We are considering flink for a usecase, but not sure whether flink is suitable for it. Here is my usecase. When an event e1 arrives, we need to process it and emit a result. Source and sink are not relevant for this discussion but you can think of a message queue service as source and sink. Entire processing of an event is independent of other events. So while processing event e1, we don't need e2 or any other event. As part of the processing, we need to do step1, step2, step3, step4 as shown in the below diagram. Note that step2 and step3 should be done in parallel.
The processing latency of an event is critical for us. So I need to emit the result as soon as processing is complete for that element instead of waiting for some window timeout. With my limited knowledge in Flink, I could only think of the below approach
DataStream<Map<String, Object>> step1 = env.addSource(...);
DataStream<Map<String, Object>> step2 = step1.map(...);
DataStream<Map<String, Object>> step3 = step1.map(...);
Now, how do I combine the results from step2 and step3 and emit the result? In this simple example I only have two steams to merge, but it can be more than 2 as well. I could do a union of the streams. I can have a unique event id to group the outputs of intermediates steps related to a particular event.

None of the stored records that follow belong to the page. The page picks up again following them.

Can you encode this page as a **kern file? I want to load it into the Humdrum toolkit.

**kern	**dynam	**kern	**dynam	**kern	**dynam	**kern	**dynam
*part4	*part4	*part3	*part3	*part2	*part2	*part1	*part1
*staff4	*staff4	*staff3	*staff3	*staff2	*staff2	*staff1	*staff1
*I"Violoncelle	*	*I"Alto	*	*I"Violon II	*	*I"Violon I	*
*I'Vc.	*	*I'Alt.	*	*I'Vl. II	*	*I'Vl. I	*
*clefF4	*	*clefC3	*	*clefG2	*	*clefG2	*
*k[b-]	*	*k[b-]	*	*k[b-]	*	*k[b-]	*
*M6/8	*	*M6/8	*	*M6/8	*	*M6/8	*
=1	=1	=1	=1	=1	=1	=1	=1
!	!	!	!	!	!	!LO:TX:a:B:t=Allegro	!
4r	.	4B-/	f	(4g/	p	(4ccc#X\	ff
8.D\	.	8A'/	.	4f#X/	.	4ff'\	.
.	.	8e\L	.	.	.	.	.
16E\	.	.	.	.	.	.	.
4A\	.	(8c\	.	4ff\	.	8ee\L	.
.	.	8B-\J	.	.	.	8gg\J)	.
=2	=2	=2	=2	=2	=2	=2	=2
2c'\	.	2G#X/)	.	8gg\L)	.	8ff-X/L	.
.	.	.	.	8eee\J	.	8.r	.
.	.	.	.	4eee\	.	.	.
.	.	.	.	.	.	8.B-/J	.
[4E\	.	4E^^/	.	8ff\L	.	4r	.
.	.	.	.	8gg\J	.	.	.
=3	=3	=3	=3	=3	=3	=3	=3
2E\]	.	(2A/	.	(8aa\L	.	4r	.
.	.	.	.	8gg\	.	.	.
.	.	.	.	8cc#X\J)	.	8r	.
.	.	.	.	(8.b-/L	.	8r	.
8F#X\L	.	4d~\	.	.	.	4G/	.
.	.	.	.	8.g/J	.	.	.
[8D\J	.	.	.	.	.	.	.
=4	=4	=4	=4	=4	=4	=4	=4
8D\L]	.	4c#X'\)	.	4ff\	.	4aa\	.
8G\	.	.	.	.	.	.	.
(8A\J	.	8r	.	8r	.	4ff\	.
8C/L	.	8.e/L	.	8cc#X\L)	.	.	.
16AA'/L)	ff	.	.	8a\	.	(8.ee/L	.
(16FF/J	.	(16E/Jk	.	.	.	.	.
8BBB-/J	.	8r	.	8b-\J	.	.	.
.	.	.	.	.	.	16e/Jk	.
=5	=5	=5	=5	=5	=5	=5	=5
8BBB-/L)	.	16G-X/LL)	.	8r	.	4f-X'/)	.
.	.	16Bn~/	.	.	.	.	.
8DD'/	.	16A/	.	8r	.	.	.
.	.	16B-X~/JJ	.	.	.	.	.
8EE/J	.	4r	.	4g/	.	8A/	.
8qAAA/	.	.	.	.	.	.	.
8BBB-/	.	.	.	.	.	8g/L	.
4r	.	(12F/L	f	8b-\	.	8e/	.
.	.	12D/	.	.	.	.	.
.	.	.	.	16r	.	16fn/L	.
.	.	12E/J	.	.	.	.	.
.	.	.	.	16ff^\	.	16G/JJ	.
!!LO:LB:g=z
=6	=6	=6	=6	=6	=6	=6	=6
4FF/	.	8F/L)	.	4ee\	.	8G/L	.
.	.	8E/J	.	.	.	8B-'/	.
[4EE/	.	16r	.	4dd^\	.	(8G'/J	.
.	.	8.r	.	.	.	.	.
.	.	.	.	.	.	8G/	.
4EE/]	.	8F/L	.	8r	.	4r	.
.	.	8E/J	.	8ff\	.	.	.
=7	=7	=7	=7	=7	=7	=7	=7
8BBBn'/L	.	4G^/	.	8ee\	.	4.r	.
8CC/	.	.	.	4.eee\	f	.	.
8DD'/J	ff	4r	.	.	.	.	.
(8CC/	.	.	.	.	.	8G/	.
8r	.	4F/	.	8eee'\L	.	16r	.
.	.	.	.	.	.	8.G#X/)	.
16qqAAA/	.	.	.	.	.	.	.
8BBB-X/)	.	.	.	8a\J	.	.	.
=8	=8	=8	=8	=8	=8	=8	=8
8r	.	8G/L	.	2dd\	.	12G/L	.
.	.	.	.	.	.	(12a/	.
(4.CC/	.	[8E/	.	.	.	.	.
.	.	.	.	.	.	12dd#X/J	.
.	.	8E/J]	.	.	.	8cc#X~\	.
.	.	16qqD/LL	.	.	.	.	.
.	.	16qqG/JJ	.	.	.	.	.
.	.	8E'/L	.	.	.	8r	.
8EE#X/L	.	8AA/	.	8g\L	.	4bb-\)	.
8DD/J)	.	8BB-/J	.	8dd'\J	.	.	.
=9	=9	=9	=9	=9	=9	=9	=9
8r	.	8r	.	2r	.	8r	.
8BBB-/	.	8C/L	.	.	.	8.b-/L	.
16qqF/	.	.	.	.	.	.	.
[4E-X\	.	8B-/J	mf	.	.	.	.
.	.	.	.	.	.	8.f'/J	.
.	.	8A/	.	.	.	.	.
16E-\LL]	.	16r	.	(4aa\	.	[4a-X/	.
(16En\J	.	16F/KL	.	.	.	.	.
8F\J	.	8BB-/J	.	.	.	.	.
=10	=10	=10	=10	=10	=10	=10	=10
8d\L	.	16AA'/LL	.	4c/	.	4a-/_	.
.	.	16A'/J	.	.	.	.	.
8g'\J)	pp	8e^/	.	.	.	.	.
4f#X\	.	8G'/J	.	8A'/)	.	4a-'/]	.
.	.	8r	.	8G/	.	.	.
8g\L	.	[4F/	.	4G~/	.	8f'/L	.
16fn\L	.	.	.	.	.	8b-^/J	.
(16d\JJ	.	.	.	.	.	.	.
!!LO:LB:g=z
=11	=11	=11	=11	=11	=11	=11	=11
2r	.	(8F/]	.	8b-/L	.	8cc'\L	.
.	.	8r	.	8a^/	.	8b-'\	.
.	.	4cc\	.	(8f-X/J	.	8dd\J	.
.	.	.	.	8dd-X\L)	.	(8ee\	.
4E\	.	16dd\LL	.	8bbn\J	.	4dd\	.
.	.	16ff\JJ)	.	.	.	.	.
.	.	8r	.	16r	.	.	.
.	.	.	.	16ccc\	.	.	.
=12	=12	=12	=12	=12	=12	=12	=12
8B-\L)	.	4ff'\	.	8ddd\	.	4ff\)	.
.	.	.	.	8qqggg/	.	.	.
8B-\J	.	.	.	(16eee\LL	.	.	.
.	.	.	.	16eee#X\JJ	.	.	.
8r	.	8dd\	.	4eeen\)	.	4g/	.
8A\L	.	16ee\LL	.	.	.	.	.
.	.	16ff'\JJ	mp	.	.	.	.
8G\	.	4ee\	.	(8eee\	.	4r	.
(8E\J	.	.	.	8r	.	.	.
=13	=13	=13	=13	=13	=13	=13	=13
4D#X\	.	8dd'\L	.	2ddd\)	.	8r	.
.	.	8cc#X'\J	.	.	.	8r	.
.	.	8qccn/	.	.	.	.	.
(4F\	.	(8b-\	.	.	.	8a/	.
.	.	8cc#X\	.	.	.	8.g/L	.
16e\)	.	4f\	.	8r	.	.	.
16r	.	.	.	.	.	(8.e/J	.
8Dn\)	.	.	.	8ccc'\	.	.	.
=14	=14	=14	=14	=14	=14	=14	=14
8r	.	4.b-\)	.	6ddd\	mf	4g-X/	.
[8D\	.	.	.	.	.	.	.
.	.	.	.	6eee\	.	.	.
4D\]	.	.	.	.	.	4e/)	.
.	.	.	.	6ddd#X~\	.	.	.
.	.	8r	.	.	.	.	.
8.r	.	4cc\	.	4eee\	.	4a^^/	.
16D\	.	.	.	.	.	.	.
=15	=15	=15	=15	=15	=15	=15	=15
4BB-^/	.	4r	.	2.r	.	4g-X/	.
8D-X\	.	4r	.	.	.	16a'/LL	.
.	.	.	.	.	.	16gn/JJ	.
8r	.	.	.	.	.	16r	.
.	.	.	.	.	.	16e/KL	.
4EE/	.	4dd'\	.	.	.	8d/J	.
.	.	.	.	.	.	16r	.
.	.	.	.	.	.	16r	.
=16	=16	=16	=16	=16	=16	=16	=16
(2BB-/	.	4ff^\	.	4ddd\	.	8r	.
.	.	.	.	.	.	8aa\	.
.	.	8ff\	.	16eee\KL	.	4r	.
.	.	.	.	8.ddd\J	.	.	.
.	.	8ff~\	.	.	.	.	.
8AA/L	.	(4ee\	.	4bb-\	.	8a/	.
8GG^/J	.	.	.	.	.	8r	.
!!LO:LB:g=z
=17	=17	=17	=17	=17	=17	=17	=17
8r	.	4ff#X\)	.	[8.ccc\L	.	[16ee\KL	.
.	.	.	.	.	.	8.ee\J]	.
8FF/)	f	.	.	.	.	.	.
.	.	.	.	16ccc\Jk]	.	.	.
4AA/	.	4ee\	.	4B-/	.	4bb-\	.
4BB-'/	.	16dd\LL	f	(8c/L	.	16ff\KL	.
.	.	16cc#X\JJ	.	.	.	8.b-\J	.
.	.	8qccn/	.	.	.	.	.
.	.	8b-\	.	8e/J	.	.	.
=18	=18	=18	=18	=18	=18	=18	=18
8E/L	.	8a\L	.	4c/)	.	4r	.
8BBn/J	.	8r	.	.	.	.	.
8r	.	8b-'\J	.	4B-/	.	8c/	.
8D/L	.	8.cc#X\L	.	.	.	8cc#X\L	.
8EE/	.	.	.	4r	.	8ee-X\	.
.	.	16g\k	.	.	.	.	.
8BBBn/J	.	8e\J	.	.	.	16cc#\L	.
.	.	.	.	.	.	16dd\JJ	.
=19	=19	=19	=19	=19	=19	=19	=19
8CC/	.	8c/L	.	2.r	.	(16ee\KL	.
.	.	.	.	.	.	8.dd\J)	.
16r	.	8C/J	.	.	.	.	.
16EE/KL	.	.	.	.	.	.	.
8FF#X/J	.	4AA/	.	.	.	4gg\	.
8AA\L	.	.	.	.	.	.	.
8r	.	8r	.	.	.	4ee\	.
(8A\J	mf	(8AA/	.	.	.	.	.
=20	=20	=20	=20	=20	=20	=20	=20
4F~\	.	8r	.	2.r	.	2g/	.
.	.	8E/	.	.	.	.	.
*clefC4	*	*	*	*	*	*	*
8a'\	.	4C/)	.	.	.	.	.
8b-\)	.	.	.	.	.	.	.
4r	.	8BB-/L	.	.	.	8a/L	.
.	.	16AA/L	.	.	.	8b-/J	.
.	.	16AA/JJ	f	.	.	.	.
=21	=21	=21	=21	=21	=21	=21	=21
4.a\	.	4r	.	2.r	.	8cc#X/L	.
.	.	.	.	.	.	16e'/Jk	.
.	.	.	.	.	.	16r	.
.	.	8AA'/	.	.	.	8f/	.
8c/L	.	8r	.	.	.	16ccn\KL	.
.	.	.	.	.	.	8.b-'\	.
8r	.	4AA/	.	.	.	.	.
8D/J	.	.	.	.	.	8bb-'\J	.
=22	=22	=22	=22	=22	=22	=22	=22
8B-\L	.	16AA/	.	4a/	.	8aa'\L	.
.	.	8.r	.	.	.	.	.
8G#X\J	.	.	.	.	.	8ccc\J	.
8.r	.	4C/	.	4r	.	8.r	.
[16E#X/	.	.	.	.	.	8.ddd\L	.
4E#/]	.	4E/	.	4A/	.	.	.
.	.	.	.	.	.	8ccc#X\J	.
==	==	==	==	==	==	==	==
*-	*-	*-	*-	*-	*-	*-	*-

DataStream<Map<String, Object>> mergedStream = step1.union(step2).keyBy(...);
But how to emit the result? Ideally, I would like to say "emit the result as soon as I get output from step2 and step3 for a specific key" instead of "emit the result every 30 millis". The later has two problems: it may emit partial results and it has delay. Is there any way to specify the former? I'm exploring Flink, but I'm open to consider other alternatives if it solves my usecase.